— Ты ненормальная!

Он гладит ее по голове, словно желая этим отогнать от нее недобрые мысли.

— Правда, я совсем с ума сошла! — Она еще тесней прижимается к нему. — Я сошла с ума еще до этой поездки. Нет, это началось еще в Дели, до твоего отъезда. И теперь, по дороге из Мадрида, я все время думала — каким бы ты был счастливым, уйди я с твоего пути. Я, только я помеха тебе во всем! Не будет меня, и прекратятся твои мучения. Ты найдешь свое счастье с кем-нибудь другим… С какой-нибудь хорошей девушкой вроде Балы или Шуклы…

— Ну, что это ты болтаешь? — Тело Нилимы в его объятиях снова напрягается. — Зачем ты сейчас упомянула Шуклу? Тебе не стыдно говорить так о родной сестре? Да, я люблю ее, но… но… как любил бы свою дочь…

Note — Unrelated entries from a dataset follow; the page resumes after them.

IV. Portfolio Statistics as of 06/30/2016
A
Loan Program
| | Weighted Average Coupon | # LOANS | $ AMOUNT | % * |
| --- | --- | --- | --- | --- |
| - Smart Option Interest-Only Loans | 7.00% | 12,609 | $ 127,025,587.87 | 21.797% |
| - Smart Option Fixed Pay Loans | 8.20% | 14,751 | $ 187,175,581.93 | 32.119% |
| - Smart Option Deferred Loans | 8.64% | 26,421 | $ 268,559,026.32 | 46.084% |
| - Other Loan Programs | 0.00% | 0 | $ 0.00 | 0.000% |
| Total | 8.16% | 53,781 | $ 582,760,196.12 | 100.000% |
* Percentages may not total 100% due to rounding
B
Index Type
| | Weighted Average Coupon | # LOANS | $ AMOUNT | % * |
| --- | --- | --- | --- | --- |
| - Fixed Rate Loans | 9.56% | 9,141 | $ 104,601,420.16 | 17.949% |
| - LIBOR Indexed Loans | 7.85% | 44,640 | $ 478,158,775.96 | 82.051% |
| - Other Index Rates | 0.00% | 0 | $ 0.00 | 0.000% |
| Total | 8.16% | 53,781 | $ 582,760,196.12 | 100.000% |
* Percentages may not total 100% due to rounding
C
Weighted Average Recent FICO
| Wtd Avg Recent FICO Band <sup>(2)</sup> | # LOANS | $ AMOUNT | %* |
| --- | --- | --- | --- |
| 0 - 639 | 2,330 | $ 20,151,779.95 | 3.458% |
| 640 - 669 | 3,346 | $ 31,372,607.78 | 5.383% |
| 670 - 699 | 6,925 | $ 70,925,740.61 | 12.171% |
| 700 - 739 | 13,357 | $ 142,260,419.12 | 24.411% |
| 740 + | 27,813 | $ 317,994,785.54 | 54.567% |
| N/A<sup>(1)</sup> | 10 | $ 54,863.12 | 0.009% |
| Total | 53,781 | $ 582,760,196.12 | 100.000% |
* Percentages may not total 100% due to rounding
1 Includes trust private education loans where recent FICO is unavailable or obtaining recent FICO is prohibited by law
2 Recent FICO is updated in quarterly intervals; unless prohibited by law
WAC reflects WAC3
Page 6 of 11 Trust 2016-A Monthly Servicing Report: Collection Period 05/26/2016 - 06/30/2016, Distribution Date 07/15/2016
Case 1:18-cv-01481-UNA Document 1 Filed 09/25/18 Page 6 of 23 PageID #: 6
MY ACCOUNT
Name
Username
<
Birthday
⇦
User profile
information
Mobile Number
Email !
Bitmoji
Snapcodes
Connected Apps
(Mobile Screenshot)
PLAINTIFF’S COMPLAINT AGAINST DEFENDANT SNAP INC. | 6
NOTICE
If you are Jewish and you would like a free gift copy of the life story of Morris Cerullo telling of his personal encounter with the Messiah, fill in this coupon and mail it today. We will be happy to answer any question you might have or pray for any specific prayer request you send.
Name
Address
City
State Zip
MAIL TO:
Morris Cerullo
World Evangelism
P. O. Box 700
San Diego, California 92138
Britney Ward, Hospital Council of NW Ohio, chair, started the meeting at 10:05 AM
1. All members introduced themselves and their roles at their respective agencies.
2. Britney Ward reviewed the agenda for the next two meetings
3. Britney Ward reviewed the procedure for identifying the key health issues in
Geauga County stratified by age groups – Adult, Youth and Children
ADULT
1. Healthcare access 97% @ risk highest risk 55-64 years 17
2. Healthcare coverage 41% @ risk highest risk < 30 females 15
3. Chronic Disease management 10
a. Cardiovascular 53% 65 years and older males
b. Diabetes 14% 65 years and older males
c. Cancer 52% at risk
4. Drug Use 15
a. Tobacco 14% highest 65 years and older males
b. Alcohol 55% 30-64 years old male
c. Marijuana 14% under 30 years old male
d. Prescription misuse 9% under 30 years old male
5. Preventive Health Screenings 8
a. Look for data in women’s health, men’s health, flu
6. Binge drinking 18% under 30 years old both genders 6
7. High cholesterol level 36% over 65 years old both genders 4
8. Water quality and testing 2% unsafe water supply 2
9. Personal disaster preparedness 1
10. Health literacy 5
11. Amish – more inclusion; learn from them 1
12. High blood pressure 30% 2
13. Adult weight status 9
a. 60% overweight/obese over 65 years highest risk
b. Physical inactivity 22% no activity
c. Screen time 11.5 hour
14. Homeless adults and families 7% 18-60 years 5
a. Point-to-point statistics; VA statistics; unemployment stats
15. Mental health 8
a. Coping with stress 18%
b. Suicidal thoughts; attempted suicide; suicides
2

— Нет, я знаю, Банс, я все знаю! — В каком-то внезапном порыве она стискивает его в объятиях. — Ты не нашел во мне женщину, которую смог бы полюбить всем сердцем. Оттого ты так мечешься… Ты не хочешь говорить о другой женщине, ты не хочешь любить другую, но я знаю, ты стремишься к чему-то такому, чего не обрел во мне. Вот почему ты всегда так печален, так легко раздражаешься, вот почему тебе нейдет на ум твоя работа. Всем сердцем я сочувствую тебе. Я знаю, в тебе живут высокие идеалы, но они рушатся из-за меня. А я ничего не могу поделать, ничем не могу помочь. Мне не дано изменить себя. Ведь во мне тоже живет нечто такое, что я люблю в себе и от чего не в силах отказаться. Ты сам разжег во мне это пламя. А теперь, когда это пламя целиком завладело моей душой, ты хочешь, чтобы по собственной воле я освободилась от него! Нет, я не могу это сделать! Ты сам указал мне путь, и я так далеко по нему ушла, что мне уже нельзя вернуться — ни по твоему приказу, ни даже ради твоего счастья. И я рассудила так: если я смогу жить вдали от тебя, это будет высшим благом для нас обоих…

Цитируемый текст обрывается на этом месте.